If children are not seeing or hearing well, they often appear inattentive. Today all school children are screened for vision and hearing, but more subtle issues, such as learning disabilities and auditory processing disorders, may be missed.


Emotional problems can also make children inattentive. If there is conflict between their parents or if they are being bullied at school, the anxiety this produces will prevent them from paying attention to schoolwork. Mental disorders like bipolar disorder, high functioning autism, anxiety and depression may all create states that may appear like inattention.


Children who have been exposed to lead or who have deficiency in iron or magnesium may also have problems in school and seem inattentive.


“If you’re concerned about whether your child might have ADHD, talk to your pediatrician to see if the symptoms fit the diagnosis, is part of another condition, or is occurring at the same time as ADHD,” Dr. Levy says. A diagnosis of ADHD may also be made by a mental health professional.

4. How do you treat ADHD?

The most important part of treatment for ADHD is creating structure for the child and understanding their limitations. There needs to be ongoing supervision and help with organization and planning.


ADHD medications can be extremely valuable for ADHD patients and should allow them to feel more integrated and in control of their emotions and their thought processes. Stimulant medications, such as methylphenidate (Ritalin), and amphetamine (Adderall), improve the amount of neurotransmitter in the pathways of the brain that allow us to suppress impulses and are considered a mainstay of medication management.

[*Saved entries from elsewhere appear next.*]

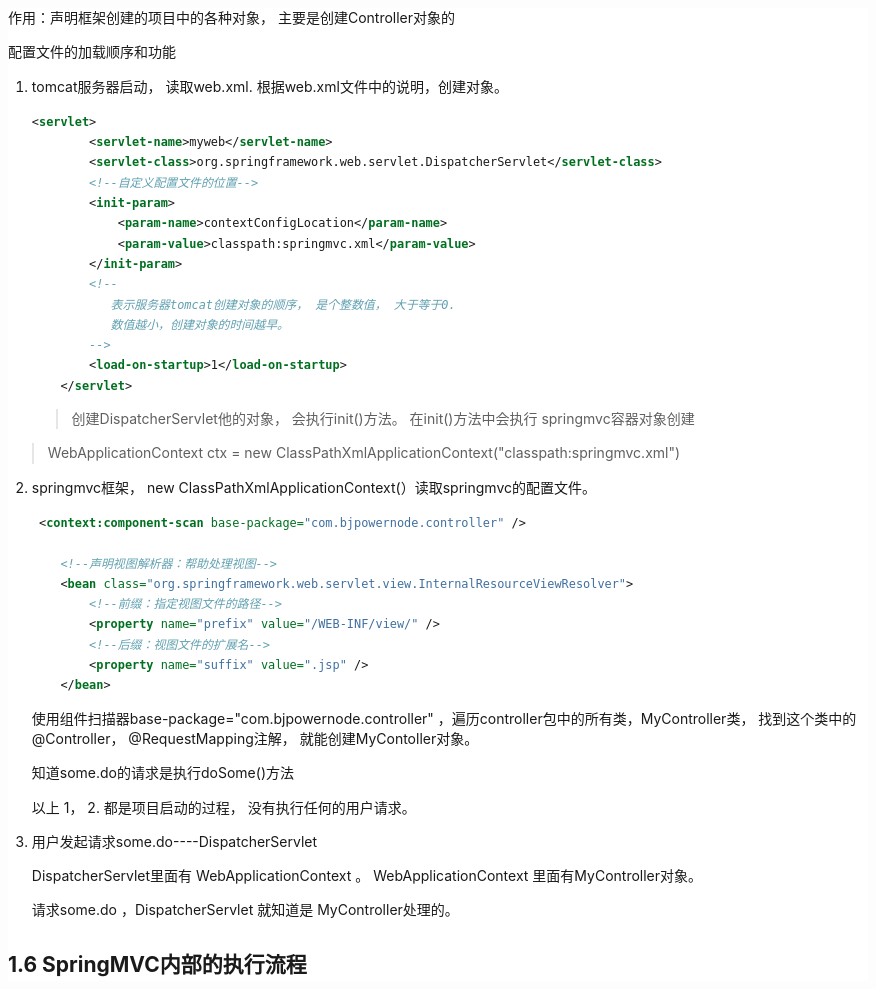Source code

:    作用：声明框架创建的项目中的各种对象， 主要是创建Controller对象的

配置文件的加载顺序和功能

1. tomcat服务器启动， 读取web.xml. 根据web.xml文件中的说明，创建对象。

   ```xml
   <servlet>
           <servlet-name>myweb</servlet-name>
           <servlet-class>org.springframework.web.servlet.DispatcherServlet</servlet-class>
           <!--自定义配置文件的位置-->
           <init-param>
               <param-name>contextConfigLocation</param-name>
               <param-value>classpath:springmvc.xml</param-value>
           </init-param>
           <!--
              表示服务器tomcat创建对象的顺序， 是个整数值， 大于等于0.
              数值越小，创建对象的时间越早。
           -->
           <load-on-startup>1</load-on-startup>
       </servlet>
   ```

   > 创建DispatcherServlet他的对象， 会执行init()方法。 在init()方法中会执行 springmvc容器对象创建
>
   > WebApplicationContext ctx = new ClassPathXmlApplicationContext("classpath:springmvc.xml")

2. springmvc框架， new ClassPathXmlApplicationContext(）读取springmvc的配置文件。

   ```xml
    <context:component-scan base-package="com.bjpowernode.controller" />
   
       <!--声明视图解析器：帮助处理视图-->
       <bean class="org.springframework.web.servlet.view.InternalResourceViewResolver">
           <!--前缀：指定视图文件的路径-->
           <property name="prefix" value="/WEB-INF/view/" />
           <!--后缀：视图文件的扩展名-->
           <property name="suffix" value=".jsp" />
       </bean>
   ```

   使用组件扫描器base-package="com.bjpowernode.controller" ，遍历controller包中的所有类，MyController类， 找到这个类中的@Controller， @RequestMapping注解， 就能创建MyContoller对象。

   知道some.do的请求是执行doSome()方法

   以上 1， 2. 都是项目启动的过程， 没有执行任何的用户请求。

   

3. 用户发起请求some.do----DispatcherServlet

   DispatcherServlet里面有 WebApplicationContext 。  WebApplicationContext 里面有MyController对象。

   请求some.do ，DispatcherServlet 就知道是 MyController处理的。

   

## 1.6 SpringMVC内部的执行流程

5. What can parents do to help children with ADHD?

Parents need to educate themselves and learn how children with ADHD tend to respond. They need to create as much structure as possible and not set their children up for failure by demanding behaviors that they are not capable of producing.


They should make sure that there is not excessive screen time, that the child is exercising regularly and that the diet is nutritious and does not contain preservatives, corn syrup solids and food dyes wherever possible.


“It is often helpful to find an activity that the child is naturally gifted in, which can provide an opportunity for them to excel at something and improve their self-esteem,” Dr. Levy says.

6. What can parents do to help children with ADHD with their education?

Parents of children with ADHD should maintain a strong channel of communication with their children’s teachers and work closely to keep them on task.


For example, if parents know about long-term projects right when they are given (rather than the night before when the child falls to pieces), they can help the child break the work up into manageable sections and work on the project a little at a time.


Teachers can also help by double-checking that homework assignments are written down and that homework is being turned in when it’s due. It is best if this can be achieved without singling out the child in front of the rest of the class.